In terms of diagnosis, her symptoms could align with several psychiatric categories. The presence of self-harm, emotional instability, impulsivity, and identity disturbance point toward borderline personality disorder. However, her hallucination-like experiences and paranoid delusions could suggest psychotic episodes. Alternatively, trauma-related disorders, such as PTSD or dissociative identity disorder, could explain her dissociative symptoms and visions linked to her friend Michael's funeral and her subsequent trauma.
Further assessment is vital for an accurate diagnosis, including detailed psychological testing, collateral information from family and school, and ongoing mental status examinations. Treatment approaches should incorporate safety planning, trauma-informed care, psychotherapy targeting emotional regulation (e.g., dialectical behavior therapy), and pharmacological management if necessary. Engaging her in therapy might be challenging given her resistance, hence building rapport and trust is critical.
In conclusion, Valeria's case illustrates the complexity of adolescent mental health and the importance of a multidisciplinary approach. Her symptoms reflect a mixture of trauma, emotional dysregulation, and psychotic features, requiring careful diagnostic evaluation and tailored intervention strategies. Supporting her through therapy, ensuring safety, and addressing her trauma are essential steps toward her recovery.
References
- American Psychiatric Association. (2013). Diagnostic and Statistical Manual of Mental Disorders (5th ed.).

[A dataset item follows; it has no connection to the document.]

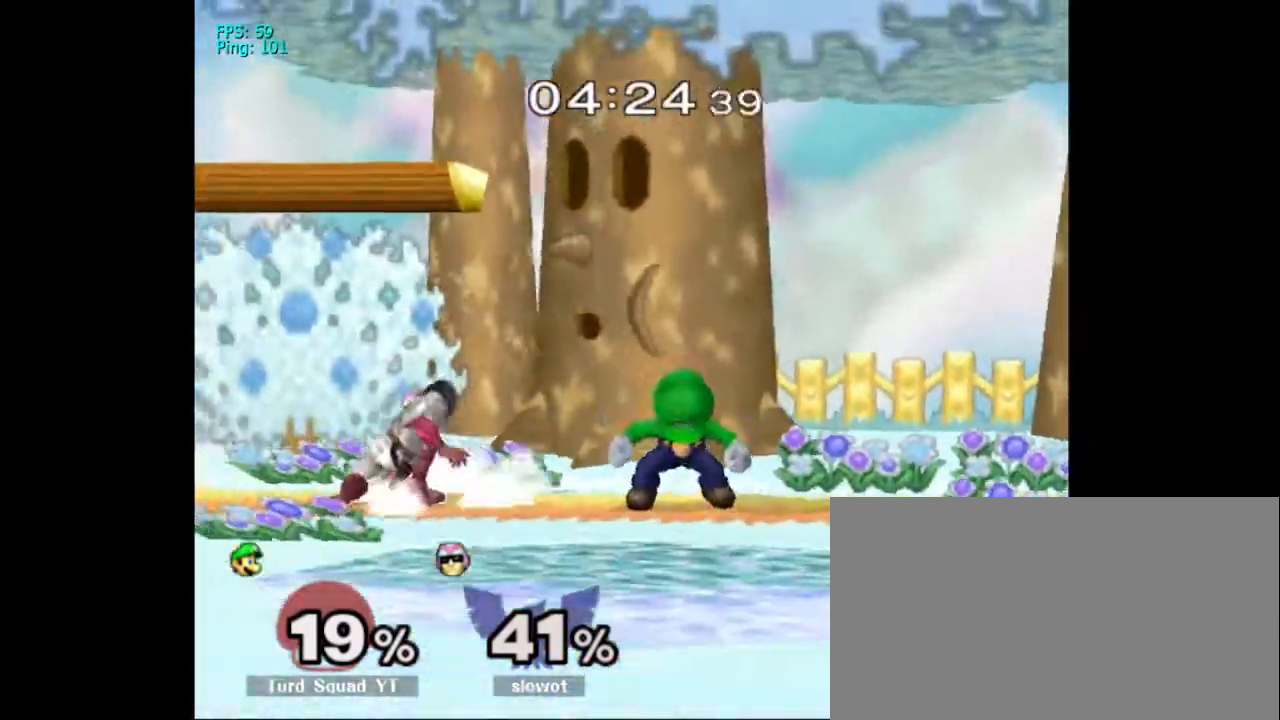
{"dt_ms": 500, "buttons": [], "left_stick": "down", "right_stick": "center", "events": [[67, "A", "up"], [300, "A", "down"], [367, "left_stick", "down"], [500, "A", "up"]]}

- Clonsky, C. D. (2007). The functions of self-injury: A review of the evidence. Journal of Clinical Psychology, 63(11), 1030–1040.

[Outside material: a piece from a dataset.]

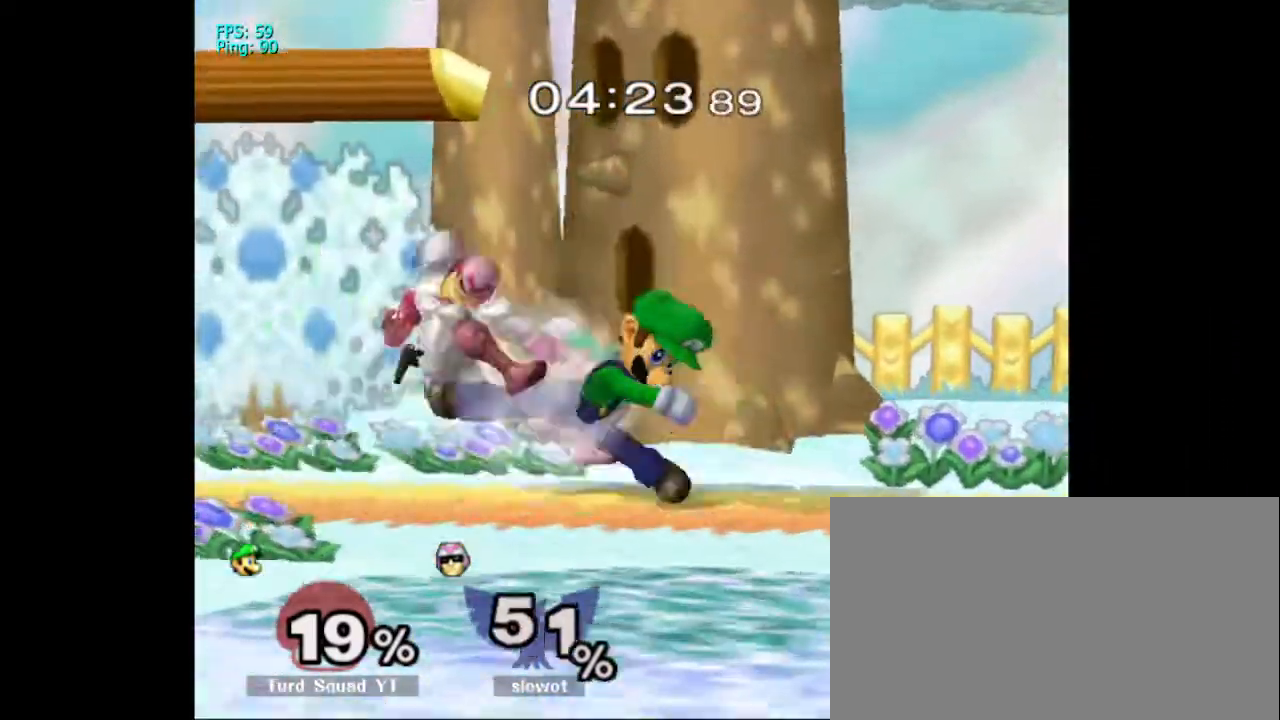
{"dt_ms": 500, "buttons": [], "left_stick": "down", "right_stick": "center", "events": [[33, "A", "down"], [133, "A", "up"], [333, "right_stick", "down"], [400, "right_stick", "center"]]}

- Linehan, M. M. (1993). Cognitive-behavioral treatment of borderline personality disorder. Guilford Press.
- Mazurek, B., et al. (2018). Dissociative Disorders in Adolescence: Clinical Features and Treatment. Journal of Child & Adolescent Trauma, 11(2), 203–213.
- Nock, M. K., & Prinstein, M. J. (2004). A functional approach to the assessment of self-mutilative behavior. Journal of Consulting and Clinical Psychology, 72(5), 885–890.
- Shaw, D. S., et al. (2020). The Development of Emotional Regulation in Adolescence. Developmental Psychology, 56(10), 1939–1949.